● **Work instructions**
Work out how many lines of the material contain the string "back". Respond with the number only.

** Opening Exercise materials block **

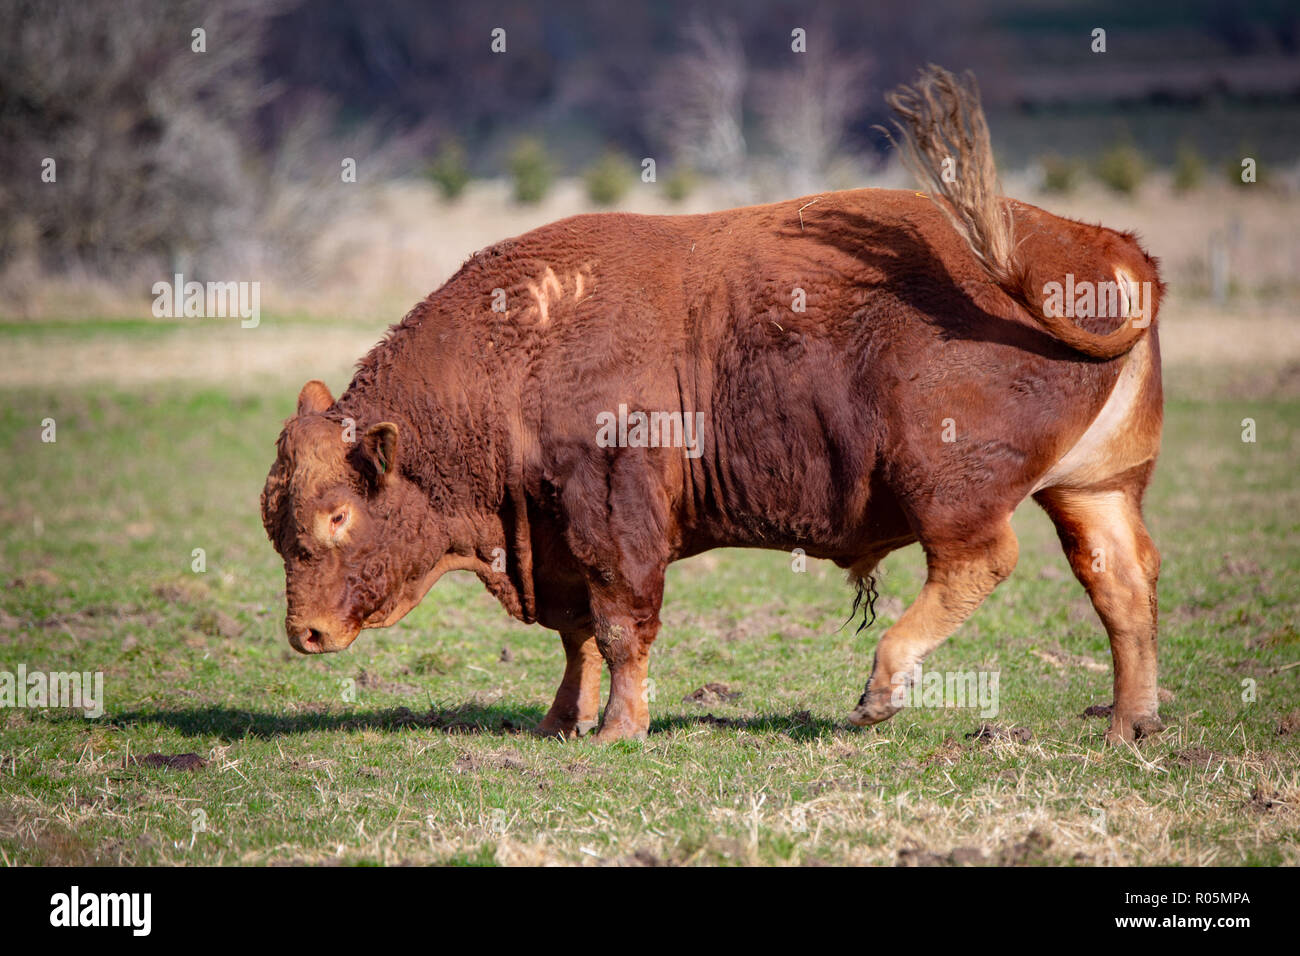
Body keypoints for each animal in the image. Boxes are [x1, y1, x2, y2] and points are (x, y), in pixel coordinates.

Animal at [261, 66, 1166, 745]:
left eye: (337, 513)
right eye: (277, 521)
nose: (305, 635)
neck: (516, 352)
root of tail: (1102, 247)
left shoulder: (610, 515)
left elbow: (619, 624)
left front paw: (620, 729)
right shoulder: (554, 536)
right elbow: (577, 634)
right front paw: (561, 721)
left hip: (949, 488)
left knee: (982, 561)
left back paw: (878, 690)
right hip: (1092, 488)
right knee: (1120, 579)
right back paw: (1130, 724)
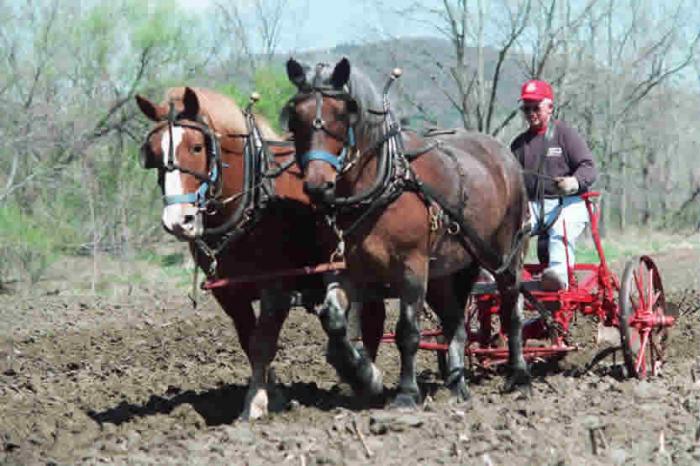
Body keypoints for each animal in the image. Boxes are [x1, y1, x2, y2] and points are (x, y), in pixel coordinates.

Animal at [135, 86, 388, 418]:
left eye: (196, 147)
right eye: (152, 153)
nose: (178, 221)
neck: (253, 203)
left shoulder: (276, 288)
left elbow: (263, 343)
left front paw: (255, 405)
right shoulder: (229, 293)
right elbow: (248, 341)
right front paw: (274, 395)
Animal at [284, 58, 532, 408]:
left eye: (344, 113)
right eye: (295, 117)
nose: (318, 186)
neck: (382, 185)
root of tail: (503, 155)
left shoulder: (412, 268)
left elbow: (408, 332)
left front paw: (406, 394)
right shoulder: (341, 267)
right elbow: (334, 321)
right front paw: (364, 376)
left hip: (504, 256)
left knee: (512, 310)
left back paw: (519, 377)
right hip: (448, 270)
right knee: (455, 324)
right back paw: (457, 385)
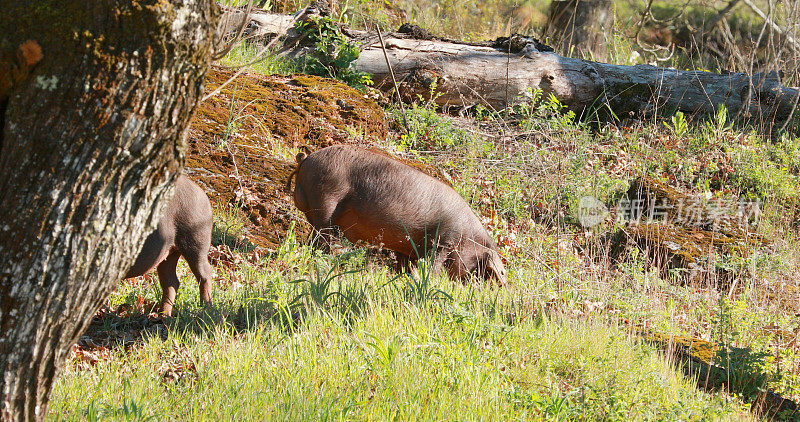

** Closing Exercise materials block **

● **Response below**
4